The truth is I’m a big believer in moderation and learning my limits, I just didn’t want to with these foods. My original plan of keeping minimal pantry items may have worked for me, but it wasn’t the right choice to keep them from my other family members who enjoy them. As with so many parts of our lives, temptation is best overcome by digging in and understanding our limits and boundaries. 

The Torah periodically shows us types of temptation to avoid, and each time is another reminder of how powerful our choices can be. Parshat Vaetchanan continues with the retelling of the laws here again in the book of Deuteronomy. We also read about God’s persistent refusal to allow Moshe to enter the Land of Israel. The Torah issues a caution to uphold the mitzvot as the key to building an Israelite society, Moshe sets three cities of refuge, and we receive what is the most well-known instruction in the Torah, the Shema. 

Among these rules and rehashing of appropriate worship, in chapter four we read about all the objects and beings of God’s creation. The sky, the sun and stars, animals, human kind. And, while talking about how awe-inspiring those creations are, the Torah tells us not to worship them. This is a warning against the sultry seduction of the idolatry practiced in the nations that surround the Israelites. But this section of text makes you wonder: if the Torah is concerned that we’ll stray from our worship of God to worshiping the natural world, why were these celestial bodies and earthly wonders even created? In other words, if I can’t keep my hands out of the bag of Cheetos, why keep them in the house?

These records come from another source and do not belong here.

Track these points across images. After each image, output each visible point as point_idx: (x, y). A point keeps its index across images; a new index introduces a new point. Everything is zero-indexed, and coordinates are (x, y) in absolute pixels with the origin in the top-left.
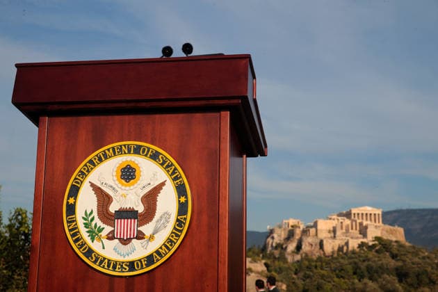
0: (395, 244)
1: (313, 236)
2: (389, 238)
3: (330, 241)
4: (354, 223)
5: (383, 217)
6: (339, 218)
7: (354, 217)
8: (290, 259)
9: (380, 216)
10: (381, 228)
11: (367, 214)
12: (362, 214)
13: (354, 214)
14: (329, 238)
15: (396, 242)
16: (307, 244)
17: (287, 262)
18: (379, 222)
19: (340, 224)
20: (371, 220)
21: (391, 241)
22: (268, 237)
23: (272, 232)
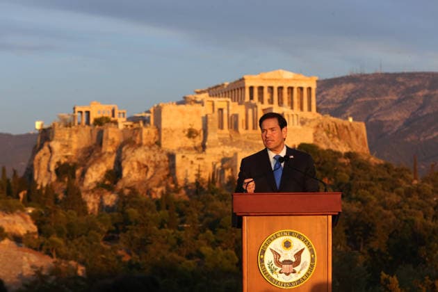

For one thing, the rest of creation is critical to our survival. Clearly there’s a difference between humankind needing the sun’s light and my “needing” a bag of Cheetos. But even more than that, the gift of choice is one of the signs of the divine spark within us. The free will we have to choose to eat for nourishment (and maybe occasionally for pleasure) and to choose to maintain our faith is the true gift of life.